City building simulations are not real life. They can be helpful teaching tools, but they abstract away many of the real issues in changing communities.
And yet, sometimes a game like Cities: Skylines 2 (C:S2) will present an issue that’s just too timely and relevant to ignore. Such is the case with “Economy 2.0,” a big update to the beleaguered yet continually in-development game, due to arrive within the next week or so. The first and most important thing it tackles is the persistent issue of “High Rent,” something that’s bothering the in-game citizens (“cims” among fans), C:S2 players, and nearly every human living in the United States and many other places.
C:S2 has solutions to high rent, at least for their virtual citizens. They removed the “virtual landlord” that takes in rent, so now a building’s upkeep is evenly split among renters. There’s a new formula for calculating rent, one that evokes a kind of elegant mathematical certainty none of us will ever see:
Rent = (LandValue + (ZoneType * Building Level)) * LotSize * SpaceMultiplier
And then there are the complaints themselves, filling players’ notification streams. While developer Colossal Order’s other fixes feel almost elegant in their simplicity, this one is a bit more grubby, like real life. If a citizen has a high enough income, but not enough liquid cash, such that they should have been able to swing this month’s boarding, “they won’t complain and will instead spend less money on resource consumption.” Cutting back on coffee bars and avocado toast should work, then, unless their income drops too low. Then, they will complain and “look for cheaper housing or move out of the city.”
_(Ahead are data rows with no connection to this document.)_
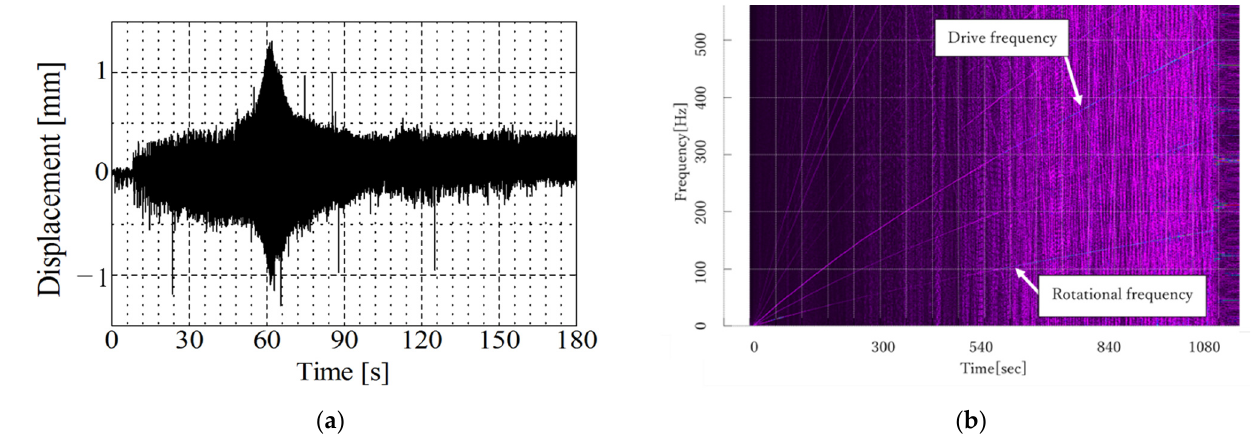
Figure 13. Results of ( a ) time and ( b ) frequency response for flywheel swing displacement.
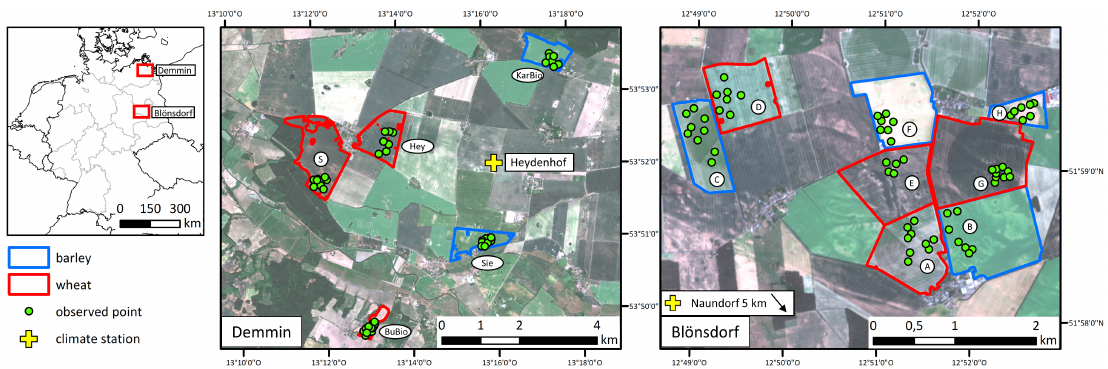
Figure 1. Location of the two test sites DEMMIN and Blönsdorf in Germany ( left ) and observed wheat and barley fields with measurement points in 2017 and 2018 in DEMMIN ( center ) and Blönsdorf ( right ). 3. Data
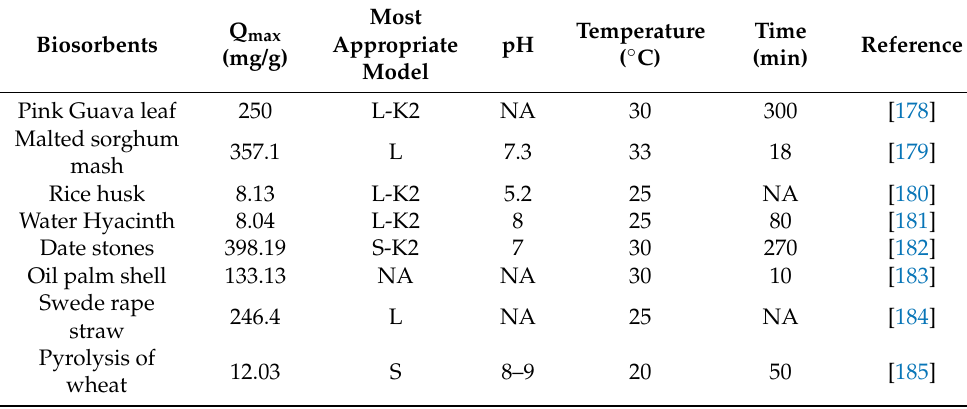
Figure 6. Schematic clarification of activated carbon derived from bio-waste and its potential uses. Table 4. Summary of bio-waste-derived adsorbent studies in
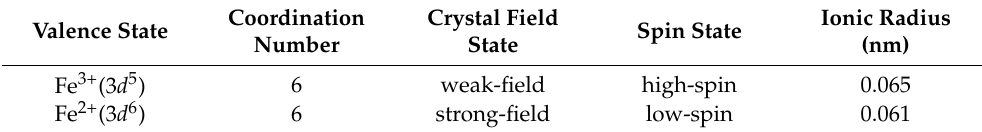
Table 4. The state and ionic radius of iron ions in corundum ( α -Al 2 O 3 ). Ionic Radius Coordination Crystal Field Spin State Valence State (nm) Number State Fe 3+ (3 d 5 ) 6 weak-field high-spin 0.065 Fe 2+ (3 d 6 ) 6 strong-field low-spin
Just like here, “There are no starter homes”
Once the patch arrives, C:S2 players might see their citizens “start looking for different types of housing or move around the city,” according to the update notes, which tracks with the large city model I happen to live in. Unlike that model, however, for the C:S2 citizens, living without unnecessary landlords, with simple rent calculations and a bit of belt-tightening, it “should help them afford the type of housing they prefer,” and most rent complaints should disappear after awhile. If they still can’t afford the rent, well, “check your unemployment and provide citizens with jobs so that they can pay their rent.” Simple!
As noted by PC Gamer, players have come up with their own recommendations for players facing high rent, some of them perfectly timely and relevant. “Zone more smaller sized homes,” writes one player/micro-economist, because just like in meatspace, “there are no starter homes left in and around major cities.”
There are, in fact, algorithms that try to determine an optimal price for rent in the real world, though they’re more for the non-virtual corporate landlords that are unlikely to be patched out. YieldStar, a “collaborative” rent-setting algorithm that suggests prices for open units, has helped large landlords push rent prices “to places that you wouldn’t have gone if you weren’t using it,” according to one satisfied customer. That kind of success has led to lawsuits from renters, Senate complaints to the Federal Trade Commission, lawsuits from the District of Columbia and Arizona, and a recent FBI raid on a landlord.
This post was updated at 5:12pm to note an FBI raid on a YieldStar-using landlord.